Quote of the Day: You gotta have a dream. If you don’t have a dream, how you gonna make a dream come true? Oscar Hammerstein II
The von Trapp family singers, including Maria, were just as talented, adorable, and energetic as they look. The Sound of Music is playing at The Ordway Performing Arts Center in St. Paul this December (2015). They performed to a full house (nearly sold out) on Sunday evening (12/13) when I was there to view and review. I attended this performance with my son Zach (a senior in H.S.) who loved it as much as I did. The stage version of this iconic story came first. The movie starring Julie Andrews and Christopher Plummer came second. The producers of the film made a few changes, so when you go to the theatre, just note that some of the songs are sung in different places by different characters. A film can do things a stage can’t, but a stage performance can do things that you won’t experience by just watching the movie. Sitting in a packed house with fans of the story, who are just dying to sing along, and are in love with the characters, and story, is electric. We, and the story, came to life from the first note. The nuns’ chorus is gorgeous. Billie Wildrick’s Maria is a little more playful than Julie Andrew’s character. In her opening scene where the Hills are alive with the Sound of Music, she’s barefoot and dreamy, and her voice is splendid. When she meets the kids, she goes to them, gets down to their eye level and teaches them “Do-Re-Mi” with fun movements and a few giggles. In the movie, Baroness Schraeder and Herr Detweiler don’t sing. In the Ordway’s stage production, they have a couple fun numbers. And, thank God, they do because Kersten Rodau plays Elsa Schraeder, and she has a fabulous voice. Plus, she’s a great actor. I’ve seen her in a couple other Ordway productions, and she just shines. The love song between the Captain and Maria is a different song from the movie, and Zach and I agree that it’s better. It seems to fit the mood better, and their voices and message to each other. Honestly, I could go on and on about this wonderful production. We are so fortunate to have such tremendous talent right here in the heart of the Midwest. In the write-up about casting the kids, they said that 600 kids auditioned for these roles! Imagine the honor, and pressure, to portray these characters.

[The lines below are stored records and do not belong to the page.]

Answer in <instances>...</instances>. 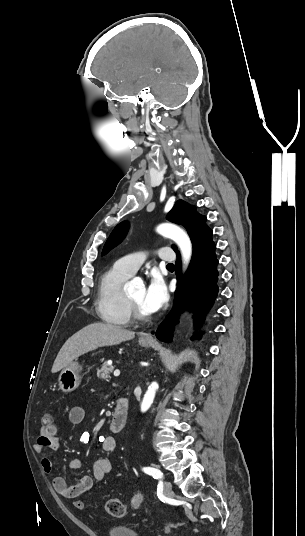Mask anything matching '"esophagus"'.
Returning <instances> with one entry per match:
<instances>
[{
    "instance_id": "1",
    "label": "esophagus",
    "mask_w": 305,
    "mask_h": 536,
    "mask_svg": "<svg viewBox=\"0 0 305 536\" xmlns=\"http://www.w3.org/2000/svg\"><path fill=\"white\" fill-rule=\"evenodd\" d=\"M143 341L145 342L153 341V338L151 336H144Z\"/></svg>"
}]
</instances>
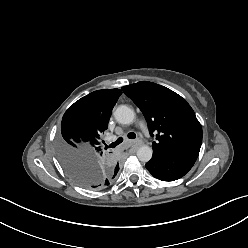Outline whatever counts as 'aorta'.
<instances>
[{
	"mask_svg": "<svg viewBox=\"0 0 248 248\" xmlns=\"http://www.w3.org/2000/svg\"><path fill=\"white\" fill-rule=\"evenodd\" d=\"M114 117L117 122L127 125L133 123L135 112L126 105H120L114 111ZM152 154V148L147 145H143L137 150V157L142 162H148L151 159Z\"/></svg>",
	"mask_w": 248,
	"mask_h": 248,
	"instance_id": "obj_1",
	"label": "aorta"
}]
</instances>
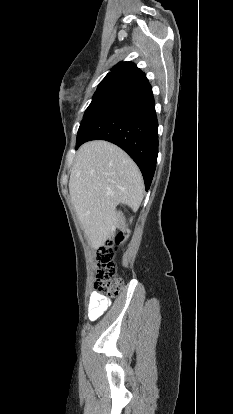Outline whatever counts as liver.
Returning <instances> with one entry per match:
<instances>
[{"mask_svg":"<svg viewBox=\"0 0 233 414\" xmlns=\"http://www.w3.org/2000/svg\"><path fill=\"white\" fill-rule=\"evenodd\" d=\"M69 192L85 235L95 247L114 237L123 220L118 204L136 211L144 193L141 172L119 147L107 141L84 143L71 170Z\"/></svg>","mask_w":233,"mask_h":414,"instance_id":"6515ba94","label":"liver"}]
</instances>
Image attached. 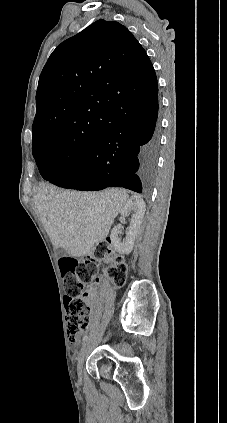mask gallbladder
Masks as SVG:
<instances>
[{
  "label": "gallbladder",
  "mask_w": 227,
  "mask_h": 423,
  "mask_svg": "<svg viewBox=\"0 0 227 423\" xmlns=\"http://www.w3.org/2000/svg\"><path fill=\"white\" fill-rule=\"evenodd\" d=\"M56 253H58V255H66L67 251L63 249V247H59V249H56Z\"/></svg>",
  "instance_id": "bac80fb5"
}]
</instances>
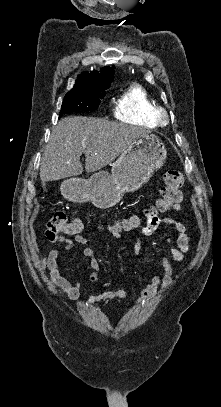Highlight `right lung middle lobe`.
Wrapping results in <instances>:
<instances>
[{"label": "right lung middle lobe", "instance_id": "right-lung-middle-lobe-1", "mask_svg": "<svg viewBox=\"0 0 221 407\" xmlns=\"http://www.w3.org/2000/svg\"><path fill=\"white\" fill-rule=\"evenodd\" d=\"M107 89V88H106ZM96 91H70L63 100L60 116L74 111H94L98 108L100 99L105 95V90Z\"/></svg>", "mask_w": 221, "mask_h": 407}]
</instances>
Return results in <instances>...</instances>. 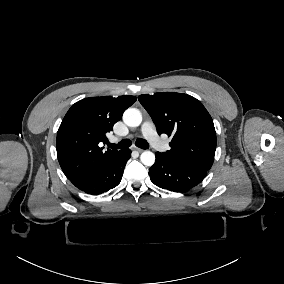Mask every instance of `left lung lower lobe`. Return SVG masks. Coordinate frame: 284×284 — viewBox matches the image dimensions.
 I'll use <instances>...</instances> for the list:
<instances>
[{
    "instance_id": "1",
    "label": "left lung lower lobe",
    "mask_w": 284,
    "mask_h": 284,
    "mask_svg": "<svg viewBox=\"0 0 284 284\" xmlns=\"http://www.w3.org/2000/svg\"><path fill=\"white\" fill-rule=\"evenodd\" d=\"M156 161L149 169L151 181L162 189L186 192L199 184L207 171L169 160L162 153L155 154Z\"/></svg>"
}]
</instances>
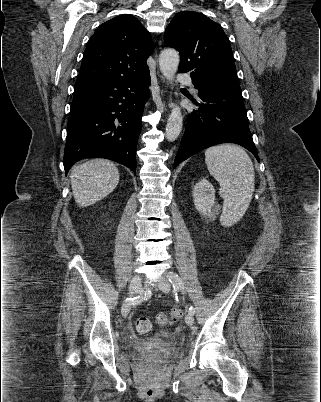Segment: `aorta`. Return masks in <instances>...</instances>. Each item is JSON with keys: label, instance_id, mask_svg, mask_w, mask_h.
Here are the masks:
<instances>
[{"label": "aorta", "instance_id": "aorta-1", "mask_svg": "<svg viewBox=\"0 0 321 402\" xmlns=\"http://www.w3.org/2000/svg\"><path fill=\"white\" fill-rule=\"evenodd\" d=\"M180 57L175 49H165L159 56V67L163 76L172 82L179 66ZM183 117L181 109L174 106L167 120L166 138L168 141H174L182 131Z\"/></svg>", "mask_w": 321, "mask_h": 402}]
</instances>
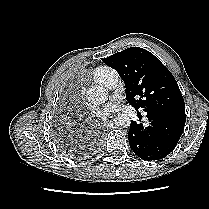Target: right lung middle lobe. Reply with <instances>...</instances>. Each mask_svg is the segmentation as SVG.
Returning <instances> with one entry per match:
<instances>
[{"mask_svg":"<svg viewBox=\"0 0 209 209\" xmlns=\"http://www.w3.org/2000/svg\"><path fill=\"white\" fill-rule=\"evenodd\" d=\"M71 146L66 145L65 143H61L60 144V148L63 152H65V154H67L70 157H76L78 155H80V152L77 151H73L72 148H70Z\"/></svg>","mask_w":209,"mask_h":209,"instance_id":"1","label":"right lung middle lobe"}]
</instances>
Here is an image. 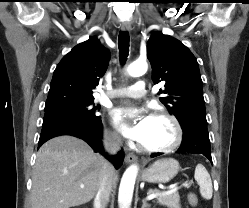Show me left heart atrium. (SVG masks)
<instances>
[{"mask_svg": "<svg viewBox=\"0 0 249 208\" xmlns=\"http://www.w3.org/2000/svg\"><path fill=\"white\" fill-rule=\"evenodd\" d=\"M129 108H116L112 111V122L126 138L142 143L148 133L152 116L142 112L137 119L129 118Z\"/></svg>", "mask_w": 249, "mask_h": 208, "instance_id": "obj_1", "label": "left heart atrium"}]
</instances>
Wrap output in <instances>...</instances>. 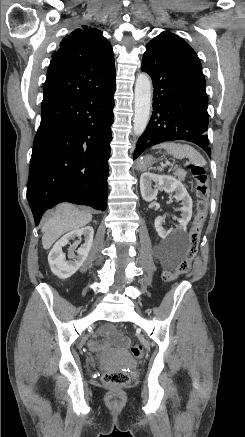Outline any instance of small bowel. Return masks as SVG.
I'll use <instances>...</instances> for the list:
<instances>
[{
	"label": "small bowel",
	"mask_w": 245,
	"mask_h": 437,
	"mask_svg": "<svg viewBox=\"0 0 245 437\" xmlns=\"http://www.w3.org/2000/svg\"><path fill=\"white\" fill-rule=\"evenodd\" d=\"M113 335L116 337L117 341H118L120 344L125 345V344L128 343V340H127L126 338H124V337H120V336H118V335H116V334H113Z\"/></svg>",
	"instance_id": "c3829d8e"
}]
</instances>
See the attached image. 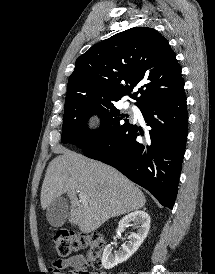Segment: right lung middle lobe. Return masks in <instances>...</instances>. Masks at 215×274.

The audience response is the best measure for how the show was received. I’ll say it in two words: Standing Ovation! We clapped enthusiastically after every number. Most of the scene changes happened then, so they did the black out and set shuffling seamlessly while we showed our admiration for the music. I heard sighs, and quiet singing, and a few comments. We, the audience, were fully involved in this performance. And, much to my delight, during the competition scene where Georg stands on stage, with his family nearby, playing the guitar and singing Edelweiss, he gestured to us, inviting us to sing along, as they did in the movie, when the citizens of Austria reclaimed their song. Zach, in his lovely tenor voice, sang next to me, until I got a little choked up and had to just listen. It was all over for me from that point to the end, where I shed a few tears as the cast bowed, and bowed again, to a grateful audience.

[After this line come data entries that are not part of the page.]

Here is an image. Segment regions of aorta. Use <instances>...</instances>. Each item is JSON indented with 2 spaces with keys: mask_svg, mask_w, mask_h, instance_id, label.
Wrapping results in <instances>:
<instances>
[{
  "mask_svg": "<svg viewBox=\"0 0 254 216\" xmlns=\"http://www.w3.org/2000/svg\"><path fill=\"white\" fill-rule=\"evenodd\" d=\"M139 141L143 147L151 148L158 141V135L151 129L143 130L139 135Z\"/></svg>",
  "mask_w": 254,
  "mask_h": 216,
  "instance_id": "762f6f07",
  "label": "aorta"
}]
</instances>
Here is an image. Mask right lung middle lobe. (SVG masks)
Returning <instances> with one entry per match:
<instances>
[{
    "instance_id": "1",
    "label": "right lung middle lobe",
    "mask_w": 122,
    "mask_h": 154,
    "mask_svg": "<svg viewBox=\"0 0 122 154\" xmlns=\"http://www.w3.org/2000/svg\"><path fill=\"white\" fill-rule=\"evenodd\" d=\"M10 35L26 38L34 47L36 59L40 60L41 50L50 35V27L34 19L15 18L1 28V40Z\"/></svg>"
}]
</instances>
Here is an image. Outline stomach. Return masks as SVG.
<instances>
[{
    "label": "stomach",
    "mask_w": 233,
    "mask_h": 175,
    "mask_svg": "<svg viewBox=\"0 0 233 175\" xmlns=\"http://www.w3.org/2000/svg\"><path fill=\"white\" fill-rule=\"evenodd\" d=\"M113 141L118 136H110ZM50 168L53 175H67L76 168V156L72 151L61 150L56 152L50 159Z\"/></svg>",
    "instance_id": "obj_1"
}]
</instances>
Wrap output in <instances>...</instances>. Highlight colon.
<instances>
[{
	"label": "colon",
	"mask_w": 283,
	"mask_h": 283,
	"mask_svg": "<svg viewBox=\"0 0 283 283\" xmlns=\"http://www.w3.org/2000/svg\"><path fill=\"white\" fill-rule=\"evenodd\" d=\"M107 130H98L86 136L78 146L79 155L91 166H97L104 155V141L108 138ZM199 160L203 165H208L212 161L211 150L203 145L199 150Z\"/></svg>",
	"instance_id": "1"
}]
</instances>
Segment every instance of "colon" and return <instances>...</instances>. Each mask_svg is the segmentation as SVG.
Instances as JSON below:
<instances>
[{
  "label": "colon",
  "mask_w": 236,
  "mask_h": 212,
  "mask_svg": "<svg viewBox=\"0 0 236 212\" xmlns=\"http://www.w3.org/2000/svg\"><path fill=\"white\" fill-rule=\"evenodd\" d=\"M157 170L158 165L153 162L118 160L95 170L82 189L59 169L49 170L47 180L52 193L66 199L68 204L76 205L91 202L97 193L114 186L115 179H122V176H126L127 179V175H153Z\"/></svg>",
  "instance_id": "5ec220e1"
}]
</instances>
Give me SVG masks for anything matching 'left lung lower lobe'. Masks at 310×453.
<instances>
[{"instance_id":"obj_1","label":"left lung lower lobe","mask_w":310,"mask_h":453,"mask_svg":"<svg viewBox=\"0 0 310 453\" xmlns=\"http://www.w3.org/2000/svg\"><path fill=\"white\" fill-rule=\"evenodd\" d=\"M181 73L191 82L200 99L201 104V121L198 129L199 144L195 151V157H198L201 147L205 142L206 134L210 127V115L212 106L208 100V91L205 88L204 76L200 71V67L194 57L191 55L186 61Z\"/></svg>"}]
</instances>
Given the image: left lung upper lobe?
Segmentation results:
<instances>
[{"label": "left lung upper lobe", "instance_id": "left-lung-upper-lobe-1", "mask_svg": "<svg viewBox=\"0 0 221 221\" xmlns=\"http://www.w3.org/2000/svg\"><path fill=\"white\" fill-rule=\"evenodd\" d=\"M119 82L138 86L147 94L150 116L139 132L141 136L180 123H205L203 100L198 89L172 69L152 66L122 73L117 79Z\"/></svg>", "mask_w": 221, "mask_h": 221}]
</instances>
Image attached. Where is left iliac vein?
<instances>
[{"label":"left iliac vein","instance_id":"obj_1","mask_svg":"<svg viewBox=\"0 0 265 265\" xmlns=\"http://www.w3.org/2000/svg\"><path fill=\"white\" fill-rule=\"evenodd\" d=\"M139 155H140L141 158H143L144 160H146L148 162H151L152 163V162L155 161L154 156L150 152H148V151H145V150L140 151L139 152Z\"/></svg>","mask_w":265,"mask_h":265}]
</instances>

You can experience The Sound of Music, live and full of love, at The Ordway Performing Arts Center in St. Paul, MN December 10, 2015 – January 2, 2016. I expect most of the performances to sell out, so call early, and plan a fun family outing and make memories that will last a lifetime. Bravo to The Ordway cast and crew, and especially Director Gary Briggle, you did well to bring this beloved story to life.
Go. Create. Inspire!
Journaling Prompt: Did you watch The Sound of Music when you were growing up? Have you ever seen the stage version? Who would you want sitting next to you during this, or any holiday, show?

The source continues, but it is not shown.